Let $f: D \subset \mathbb{R} \rightarrow \mathbb{R}$ continuous with $f(D) \subset D$ and let $x_0$ be a $n$-periodic atractor point of $f$. Show that every point of the cycle $\{ x_0, f(x_0),\dots,f^{n-1}(x_0) \}$ is also an $n$-periodic atractor point of $f$.

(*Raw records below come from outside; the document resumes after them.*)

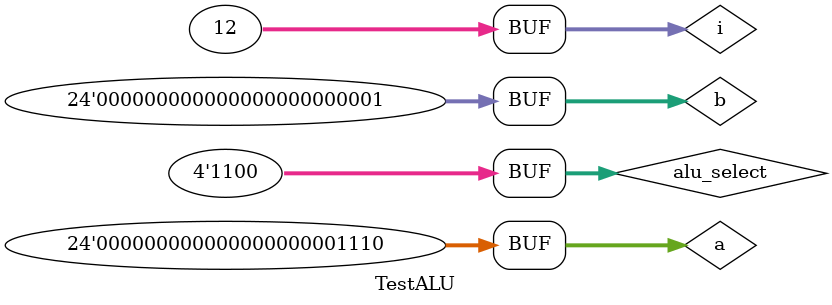
<source format=sv>
module TestALU;
	parameter WIDTH = 24;

	logic [WIDTH-1:0] a,b, result;
	logic [3:0] alu_select;
	logic [1:0] flags;
	integer i;
	
	
	ALU #(.N(WIDTH)) alu(a,b,alu_select,result,flags);
	
	initial begin
		a = 14;
		b = 1;
		alu_select = 0;
		#10;
		for (i=0; i <= 11; i=i+1)
			begin
				alu_select = alu_select + 1;
				#10;
			end
		end
endmodule
</source>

I tried using the definition of continuity in $\mathbb{R}$, but I always end up using 3 points of the cycle and I don't know how to solve this.
Can anyone help me?
So essentially, you have per assumptions continuous functions $F,G$, here more precisely $F=f^k$, $G=f^{n-k}$, with a cycle $F(x_*)=y_*$ and $G(y_*)=x_*$ and a neighborhood $U$ of $x_*$ so that $$\lim_{m\to\infty}(G\circ F)^{\circ m}(x)=x_* ~~\text{ for all }~~ x\in U. $$
Now take $V=G^{-1}(U)$ and observe $$(F\circ G)^{\circ m}=F\circ(G\circ F)^{\circ(m-1)}\circ G$$ to find a similar limit property for all $y\in V$ being propagated towards $y_*$.
This redistribution of the compositions means that an $y=y_0\in V$ gets mapped to some $x=x_0\in U$, and the sequences $x_m$, $y_m$ are connected by $x_m=G(x_m)$ and $y_{m+1}=F(x_m)$. Thus convergence of one series is equivalent to the convergence of the other.